As a Medicaid member, you have certain rights and responsibilities.  

You have the right to:

  • Be treated with respect, dignity and regard for your privacy;
  • Be free from discrimination on the basis of race, religion, gender, age, disability, health status or sexual orientation;
  • Get information on treatment options. You should get information in a way that is easy to understand; 
  • Take part in decisions made about your health care. This includes the right to refuse treatment, except as required by law.
  • Be free from any form of restraint or seclusion used as a means of coercion, discipline, convenience or retaliation;
  • Ask for and get a copy of your medical records. You can ask that they be changed or corrected;
  • Have an independent advocate;
  • Ask that we include a specific provider in our network;
  • Get a second opinion;
  • Receive  culturally competent services;
  • Get interpreter services if you have disabilities. Get interpreter services if you do not speak English;
  • Be told if your provider stops seeing clients, or has changes in services;
  • Tell others your opinion about our services. You can do this to regulatory agencies, the government, or the media without it affecting how we provide covered services;
  • Get medically necessary mental health care services according to federal law; and
  • Be free to use all of your rights without it affecting how you are treated.
  • Be free from sexual intimacy with a provider.  If this happens, report it to the Colorado Department of Regulatory Agencies (DORA) at303-894-7788.  Or write to DORA at 1560 Broadway, Suite 1350, Denver 80202.

You have the responsibility to:

  • Learn about your mental health benefits and how to use them;
  • Be a partner in your care. This means:
    • Following the plan you and your care coordinator have agreed on;
    • Participating in your treatment and working toward the goals in your service plan.
    • Taking medications as agreed upon between you and your prescriber.
  • Tell your therapist or doctor if you do not understand your service plan. You should tell him or her if you do not agree with your service plan, or want to change it.
  • Give your therapist or doctor the information he or she needs to give you good care. This includes signing releases of information so that your providers can coordinate your care.
  • Come to your appointments on time. You should call the office if you will be late, or if you can’t keep your appointment.
  • Cooperate with your BHO when you choose a provider or are seen by your provider. If you have questions about choosing a provider, or how to make an appointment, call the BHO Access line listed on the back cover of this handbook
  • Let us know when you change your address or phone number.
  • Treat others with the same courtesy and respect that you expect to be treated.

Confidentiality

Information about your mental health services is considered “protected health information (PHI).  We will only use your PHI to make sure that you get good mental health care and for activities of payment. For example, we can only use PHI:

  • For treatment.

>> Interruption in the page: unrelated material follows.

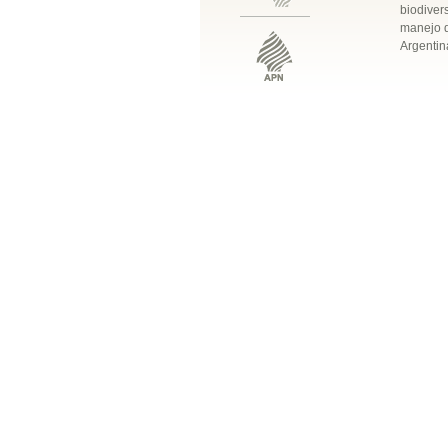
biodivers
manejo q
Argentin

We may share your health information with those who are involved in providing your healthcare.
  • For coordinating your care among providers, or between a provider and an insurance company.
  • To communicate with your mental health professionals who have given you services so we can pay claims.
  • To look at how our members use services. This helps us to provide better care.
  • When required by law. We will share PHI when federal, state or local law requires it. We will share PHI if we get a court order or if your records are subpoenaed. 
  • To collect information about disease or injury to report it to a public health authority.
  • In order to avoid a serious threat to health or safety.  We may share PHI with law enforcement or other persons if we believe this is necessary to prevent or reduce the threat of harm.